In a joint operation, law enforcement agencies from Germany, the Netherlands, Ukraine, Lithuania, France, as well as England, Canada and the United States have smashed the infrastructure of the Emotet malware. Emotet was previously considered the most dangerous malware in the world and in the vast majority of cases was used to extort ransom from victims.
In addition to countless private individuals, the victims included companies, healthcare facilities, government agencies and other public institutions, for example the Berlin Court of Appeal and the administration of the city of Frankfurt am Main.
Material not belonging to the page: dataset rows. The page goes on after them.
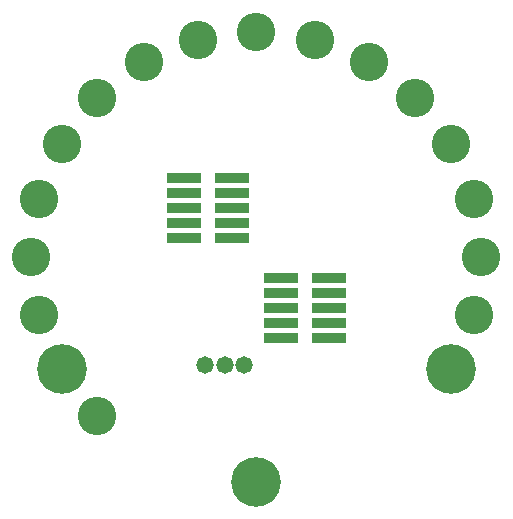
<source format=gbs>
G04*
G04 #@! TF.GenerationSoftware,Altium Limited,Altium Designer,18.1.11 (251)*
G04*
G04 Layer_Color=16711935*
%FSLAX25Y25*%
%MOIN*%
G70*
G01*
G75*
%ADD12C,0.12800*%
%ADD13C,0.05800*%
%ADD14C,0.16548*%
%ADD21R,0.11386X0.03315*%
%ADD22R,0.11386X0.03316*%
%ADD23R,0.11784X0.03713*%
D12*
X-53000Y-53000D02*
D03*
X72400Y19400D02*
D03*
X-72400Y-19400D02*
D03*
X75000Y0D02*
D03*
X-75000D02*
D03*
X72400Y-19400D02*
D03*
X37500Y64950D02*
D03*
X19400Y72400D02*
D03*
X0Y75000D02*
D03*
X-19400Y72400D02*
D03*
X-37500Y64950D02*
D03*
X-53000Y53000D02*
D03*
X-64950Y37500D02*
D03*
X-72400Y19400D02*
D03*
X53000Y53000D02*
D03*
X65000Y37500D02*
D03*
D13*
X-17000Y-36000D02*
D03*
X-10500D02*
D03*
X-4000D02*
D03*
D14*
X0Y-75000D02*
D03*
X65000Y-37500D02*
D03*
X-64950D02*
D03*
D21*
X-24012Y6405D02*
D03*
X-8012D02*
D03*
X-24012Y11405D02*
D03*
X-8012D02*
D03*
X-24012Y21406D02*
D03*
X-8012D02*
D03*
X-24012Y26406D02*
D03*
X-8012D02*
D03*
X8312Y-27095D02*
D03*
X24312D02*
D03*
X8312Y-22095D02*
D03*
X24312D02*
D03*
X8312Y-12094D02*
D03*
X24312D02*
D03*
X8312Y-7094D02*
D03*
X24312D02*
D03*
D22*
X-24012Y16406D02*
D03*
X-8012D02*
D03*
X8312Y-17095D02*
D03*
X24312D02*
D03*
D23*
X-24012Y6406D02*
D03*
X-8012D02*
D03*
X-24012Y11406D02*
D03*
X-8012D02*
D03*
X-24012Y16406D02*
D03*
X-8012D02*
D03*
X-24012Y21406D02*
D03*
X-8012D02*
D03*
X-24012Y26406D02*
D03*
X-8012D02*
D03*
X8312Y-27095D02*
D03*
X24312D02*
D03*
X8312Y-22095D02*
D03*
X24312D02*
D03*
X8312Y-17095D02*
D03*
X24312D02*
D03*
X8312Y-12094D02*
D03*
X24312D02*
D03*
X8312Y-7095D02*
D03*
X24312D02*
D03*
M02*

</source>
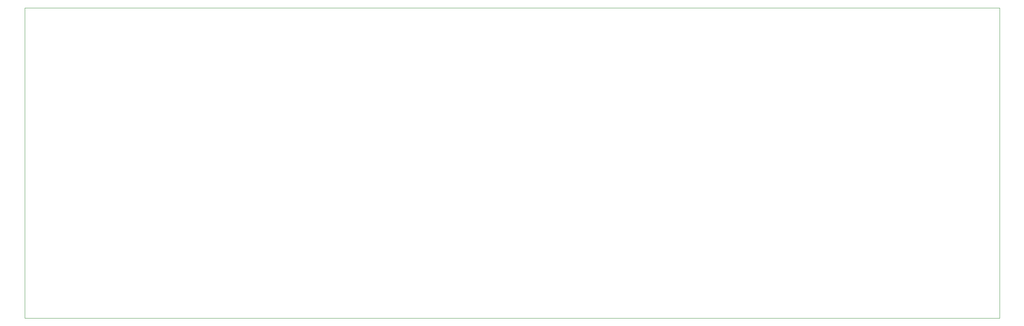
<source format=gbr>
%TF.GenerationSoftware,KiCad,Pcbnew,(6.0.7)*%
%TF.CreationDate,2023-06-05T08:41:08+05:30*%
%TF.ProjectId,autonomous chess playing machine,6175746f-6e6f-46d6-9f75-732063686573,rev?*%
%TF.SameCoordinates,Original*%
%TF.FileFunction,Legend,Bot*%
%TF.FilePolarity,Positive*%
%FSLAX46Y46*%
G04 Gerber Fmt 4.6, Leading zero omitted, Abs format (unit mm)*
G04 Created by KiCad (PCBNEW (6.0.7)) date 2023-06-05 08:41:08*
%MOMM*%
%LPD*%
G01*
G04 APERTURE LIST*
%TA.AperFunction,Profile*%
%ADD10C,0.100000*%
%TD*%
G04 APERTURE END LIST*
D10*
X28000000Y-30000000D02*
X248000000Y-30000000D01*
X248000000Y-30000000D02*
X248000000Y-100000000D01*
X248000000Y-100000000D02*
X28000000Y-100000000D01*
X28000000Y-100000000D02*
X28000000Y-30000000D01*
M02*

</source>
In addition, there were institutions such as the University of Giessen, the Catholic University of Applied Sciences in Freiburg, and the Fürth Clinic. We have reported on Emotet several times in this blog.
What is Emotet?
Emotet is a generic term for malware that infects IT systems with Trojans by means of particularly authentic-looking spam emails. In the vast majority of cases, the gateway for Emotet was email attachments, such as contaminated Word documents. The reason why the emails could look so authentic was that email contents and contact data of the victims were already read out prior to the infection and the contents of the infected email were adapted to a previous communication, for example. In addition to infecting the computer, Emotet’s main task was to download other malware, for example the ransomware Ryuk or the banking Trojan Trickbot.
According to the press release of the Federal Criminal Police Office, the action coordinated by Europol and Eurojust not only succeeded in cutting off the perpetrators’ access to the Emotet infrastructure, but in at least one case it was possible to take control of the Emotet infrastructure.